### [QUOTED PASSAGE]

== == ==


• MY VOTE DOESN’T MATTER. Not true. “One vote can make a difference,” says Common Cause, a grassroots organization whose mission is upholding the core values of American democracy. “Many voters, together deciding they will make a difference, can change an election.” The group notes that some local, state and presidential elections have been decided by only “a handful of votes.” Your vote is important for influencing public policy decisions. According to the 2015 report “Why Voting Matters,” voting “plays a significant role in the distribution of government resources as well as the size of government and who benefits from public policies.” The lower voter turnout of young, poor, minority or otherwise marginalized groups has a definite impact on how they’re represented in government.

== == ==

### [DATASET EXCERPTS]
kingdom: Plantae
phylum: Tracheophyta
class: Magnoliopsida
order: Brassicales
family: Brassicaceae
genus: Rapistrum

== == ==

### [PROBLEMS TO SOLVE]
1. Translate this sentence from the voting passage into Spanish: "Your vote is important for influencing public policy decisions."
2. According to the voting passage, what is the mission of Common Cause?
3. List the kinds of elections that the voting passage says have sometimes been decided by only a handful of votes.
None of this work draws on the entries.

### [ANSWERS BY ITEM]
1. Tu voto es importante para influir en las decisiones de política pública.

2. Upholding the core values of American democracy.

3. Local, state, presidential